» YOUR GOAL: In the lines below, take the part that opens with the line containing "Какую гарантию вы предоставляете?" and closes with the line containing "Наш сервисный центр на Вашей станции метро", both ends included. Lay that part out as a numbered list and leave out any blank lines.

=== Section Start ===

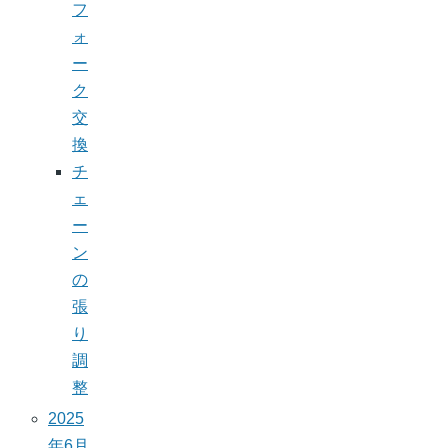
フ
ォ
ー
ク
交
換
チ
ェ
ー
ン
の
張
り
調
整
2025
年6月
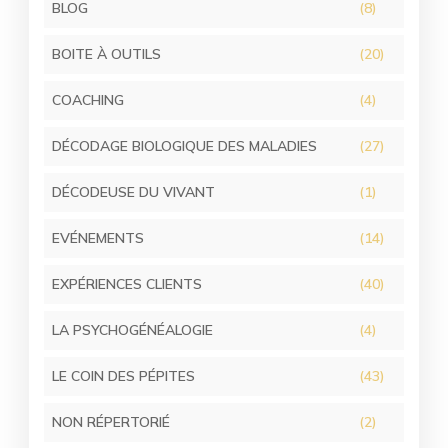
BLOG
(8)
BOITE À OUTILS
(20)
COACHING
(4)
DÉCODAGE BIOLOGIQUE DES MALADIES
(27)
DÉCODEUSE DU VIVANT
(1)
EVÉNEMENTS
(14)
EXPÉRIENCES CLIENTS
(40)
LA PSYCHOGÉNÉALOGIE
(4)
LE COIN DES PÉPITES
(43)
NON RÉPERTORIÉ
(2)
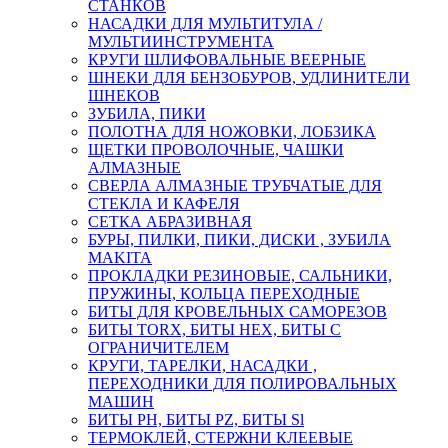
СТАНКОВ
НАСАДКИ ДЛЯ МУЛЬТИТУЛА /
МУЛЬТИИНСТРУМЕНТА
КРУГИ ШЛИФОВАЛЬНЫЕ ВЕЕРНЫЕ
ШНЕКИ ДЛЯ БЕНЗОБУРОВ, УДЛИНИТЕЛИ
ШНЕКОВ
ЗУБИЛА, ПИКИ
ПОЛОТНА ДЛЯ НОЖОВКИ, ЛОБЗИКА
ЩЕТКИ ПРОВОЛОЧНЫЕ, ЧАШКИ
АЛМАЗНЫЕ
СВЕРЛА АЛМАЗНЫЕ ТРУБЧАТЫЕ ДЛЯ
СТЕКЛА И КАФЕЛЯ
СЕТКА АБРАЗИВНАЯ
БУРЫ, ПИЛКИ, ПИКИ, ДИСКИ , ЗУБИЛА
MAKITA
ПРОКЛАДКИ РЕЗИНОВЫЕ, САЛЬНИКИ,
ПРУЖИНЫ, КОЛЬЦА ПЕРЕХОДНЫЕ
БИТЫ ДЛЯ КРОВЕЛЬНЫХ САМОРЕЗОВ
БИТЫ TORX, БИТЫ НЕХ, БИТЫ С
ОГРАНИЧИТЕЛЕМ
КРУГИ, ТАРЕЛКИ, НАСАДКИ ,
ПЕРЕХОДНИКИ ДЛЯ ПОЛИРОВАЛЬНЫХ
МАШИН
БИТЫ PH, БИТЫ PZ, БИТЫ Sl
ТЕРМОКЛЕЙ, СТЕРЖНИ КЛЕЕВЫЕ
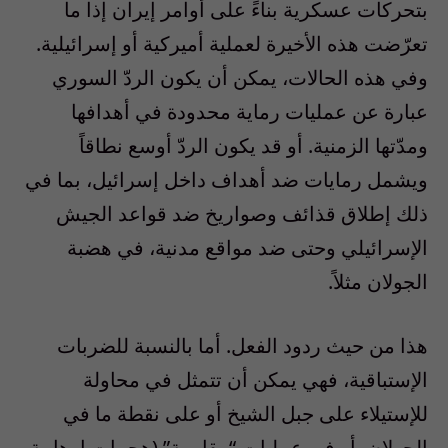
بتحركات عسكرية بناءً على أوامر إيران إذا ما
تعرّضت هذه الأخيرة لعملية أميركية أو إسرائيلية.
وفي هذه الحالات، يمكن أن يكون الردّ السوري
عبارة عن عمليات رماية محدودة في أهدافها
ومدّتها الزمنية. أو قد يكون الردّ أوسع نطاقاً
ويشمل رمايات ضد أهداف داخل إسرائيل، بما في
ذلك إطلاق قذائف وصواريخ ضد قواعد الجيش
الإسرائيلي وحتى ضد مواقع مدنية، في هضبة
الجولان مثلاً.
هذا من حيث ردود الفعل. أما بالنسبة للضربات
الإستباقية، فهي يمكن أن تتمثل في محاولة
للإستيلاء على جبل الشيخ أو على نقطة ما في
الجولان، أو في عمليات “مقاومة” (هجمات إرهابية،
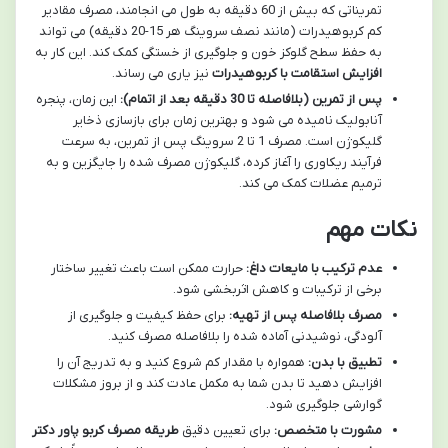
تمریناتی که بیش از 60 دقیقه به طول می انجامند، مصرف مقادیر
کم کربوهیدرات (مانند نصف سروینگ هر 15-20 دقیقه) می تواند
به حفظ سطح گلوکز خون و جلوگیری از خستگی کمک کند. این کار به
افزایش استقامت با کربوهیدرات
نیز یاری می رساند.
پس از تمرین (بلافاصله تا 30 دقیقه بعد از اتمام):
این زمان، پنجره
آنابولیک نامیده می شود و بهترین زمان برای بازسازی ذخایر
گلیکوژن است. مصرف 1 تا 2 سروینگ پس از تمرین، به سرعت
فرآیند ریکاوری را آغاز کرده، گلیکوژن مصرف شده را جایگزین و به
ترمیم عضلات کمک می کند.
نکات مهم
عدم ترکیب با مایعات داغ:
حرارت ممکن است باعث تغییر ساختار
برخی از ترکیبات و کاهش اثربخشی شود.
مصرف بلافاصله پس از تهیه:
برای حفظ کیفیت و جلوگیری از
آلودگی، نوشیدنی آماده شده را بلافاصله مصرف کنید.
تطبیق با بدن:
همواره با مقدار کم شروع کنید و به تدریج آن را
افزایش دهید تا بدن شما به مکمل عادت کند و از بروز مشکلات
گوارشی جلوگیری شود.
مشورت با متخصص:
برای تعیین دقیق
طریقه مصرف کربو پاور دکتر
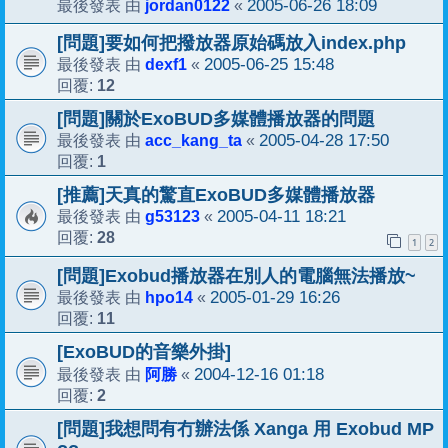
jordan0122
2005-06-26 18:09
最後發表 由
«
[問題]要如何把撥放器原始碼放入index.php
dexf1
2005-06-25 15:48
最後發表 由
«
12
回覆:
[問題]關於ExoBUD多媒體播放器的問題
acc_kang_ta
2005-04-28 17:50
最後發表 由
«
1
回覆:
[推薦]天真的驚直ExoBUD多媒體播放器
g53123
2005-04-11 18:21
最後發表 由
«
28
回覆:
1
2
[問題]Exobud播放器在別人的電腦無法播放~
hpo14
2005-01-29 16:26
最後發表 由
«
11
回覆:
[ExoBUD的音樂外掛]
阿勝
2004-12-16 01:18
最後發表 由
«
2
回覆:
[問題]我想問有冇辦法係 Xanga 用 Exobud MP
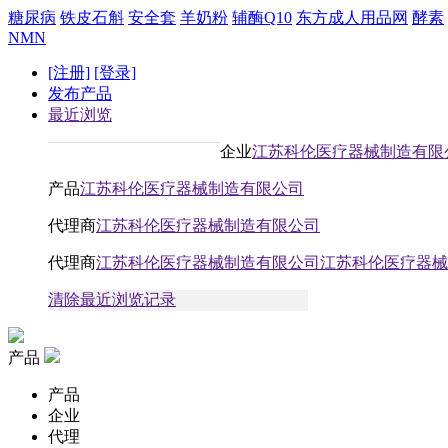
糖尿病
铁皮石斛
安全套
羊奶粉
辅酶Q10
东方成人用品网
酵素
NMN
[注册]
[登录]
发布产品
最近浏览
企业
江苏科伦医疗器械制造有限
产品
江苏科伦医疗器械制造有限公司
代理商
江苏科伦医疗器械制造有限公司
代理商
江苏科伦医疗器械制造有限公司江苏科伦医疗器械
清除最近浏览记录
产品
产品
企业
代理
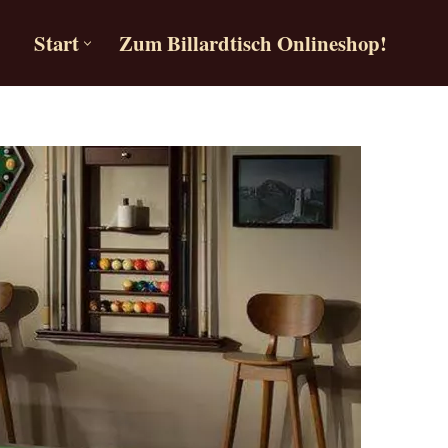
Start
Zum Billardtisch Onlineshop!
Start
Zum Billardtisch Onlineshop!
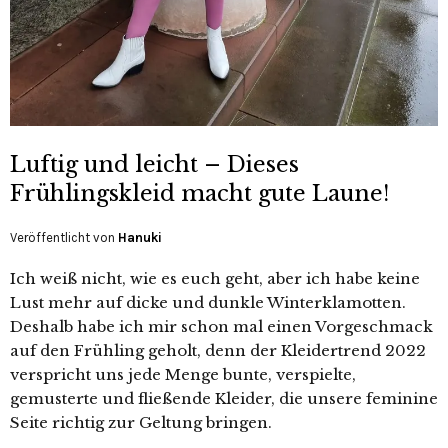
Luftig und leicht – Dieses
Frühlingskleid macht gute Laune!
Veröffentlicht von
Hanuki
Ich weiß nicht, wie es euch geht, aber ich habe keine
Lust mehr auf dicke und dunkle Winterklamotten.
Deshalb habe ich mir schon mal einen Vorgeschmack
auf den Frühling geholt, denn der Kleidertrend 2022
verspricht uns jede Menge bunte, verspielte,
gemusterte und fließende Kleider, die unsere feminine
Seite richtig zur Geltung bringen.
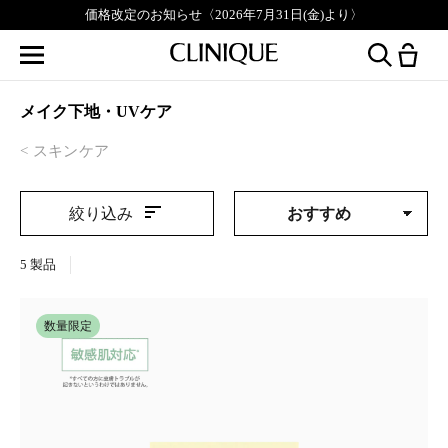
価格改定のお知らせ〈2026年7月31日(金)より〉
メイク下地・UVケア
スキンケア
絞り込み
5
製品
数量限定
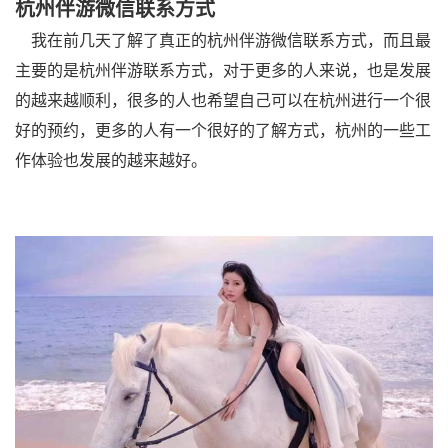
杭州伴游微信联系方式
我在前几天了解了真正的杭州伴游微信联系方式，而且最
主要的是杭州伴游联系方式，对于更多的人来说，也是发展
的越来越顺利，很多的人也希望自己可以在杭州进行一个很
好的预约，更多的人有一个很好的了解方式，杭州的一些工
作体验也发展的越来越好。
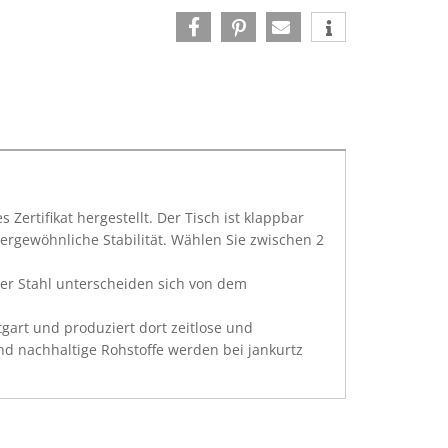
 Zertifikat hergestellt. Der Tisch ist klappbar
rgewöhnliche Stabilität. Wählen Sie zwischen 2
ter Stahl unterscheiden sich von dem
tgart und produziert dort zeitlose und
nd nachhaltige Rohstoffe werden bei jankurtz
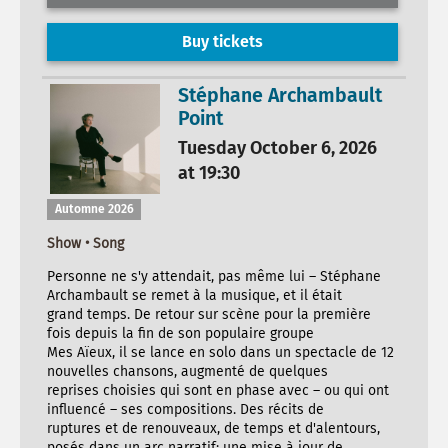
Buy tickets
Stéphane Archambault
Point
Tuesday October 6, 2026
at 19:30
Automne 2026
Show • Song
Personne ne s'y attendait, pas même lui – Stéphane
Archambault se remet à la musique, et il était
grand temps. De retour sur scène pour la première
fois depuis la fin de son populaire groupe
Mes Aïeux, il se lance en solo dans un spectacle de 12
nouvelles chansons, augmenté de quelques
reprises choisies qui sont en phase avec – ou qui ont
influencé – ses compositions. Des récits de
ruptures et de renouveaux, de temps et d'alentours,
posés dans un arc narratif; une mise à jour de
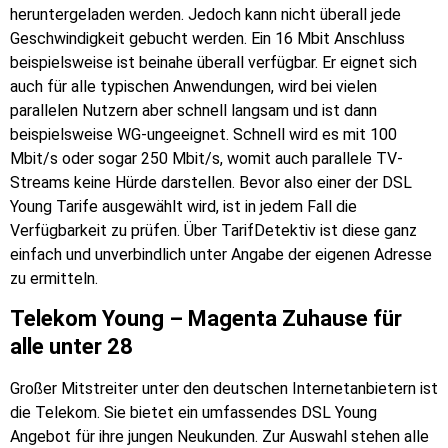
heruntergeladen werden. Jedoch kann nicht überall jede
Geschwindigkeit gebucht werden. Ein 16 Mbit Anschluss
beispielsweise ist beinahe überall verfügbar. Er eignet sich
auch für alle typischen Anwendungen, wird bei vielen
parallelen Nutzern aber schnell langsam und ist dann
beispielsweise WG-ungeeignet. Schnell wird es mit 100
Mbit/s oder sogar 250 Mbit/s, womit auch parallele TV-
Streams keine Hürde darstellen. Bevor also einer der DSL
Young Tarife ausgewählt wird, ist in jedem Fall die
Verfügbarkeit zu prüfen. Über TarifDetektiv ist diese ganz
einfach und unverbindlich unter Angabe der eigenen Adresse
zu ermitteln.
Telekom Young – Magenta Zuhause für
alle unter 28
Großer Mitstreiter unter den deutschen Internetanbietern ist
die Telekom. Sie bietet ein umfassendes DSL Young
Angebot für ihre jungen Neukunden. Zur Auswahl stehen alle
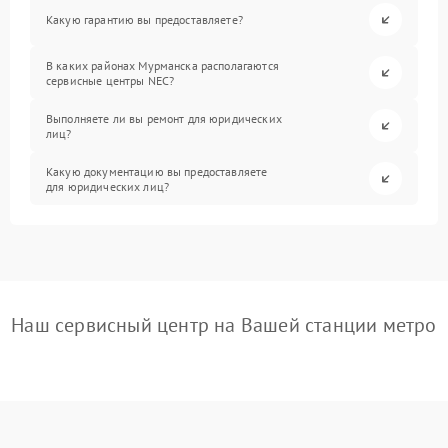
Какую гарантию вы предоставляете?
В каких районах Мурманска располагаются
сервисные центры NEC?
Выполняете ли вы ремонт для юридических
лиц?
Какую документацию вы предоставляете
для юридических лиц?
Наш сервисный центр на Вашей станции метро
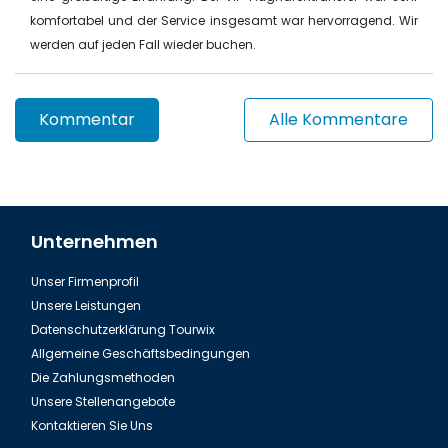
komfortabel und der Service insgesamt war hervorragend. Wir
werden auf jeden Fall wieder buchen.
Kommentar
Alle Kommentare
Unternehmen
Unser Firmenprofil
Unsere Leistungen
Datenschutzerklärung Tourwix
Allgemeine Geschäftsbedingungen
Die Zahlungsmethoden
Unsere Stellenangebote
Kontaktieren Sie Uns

=== Section End ===

» OUTPUT FOR THIS TASK:
1. Какую гарантию вы предоставляете?
2. В каких районах Мурманска располагаются
3. сервисные центры NEC?
4. Выполняете ли вы ремонт для юридических
5. лиц?
6. Какую документацию вы предоставляете
7. для юридических лиц?
8. Наш сервисный центр на Вашей станции метро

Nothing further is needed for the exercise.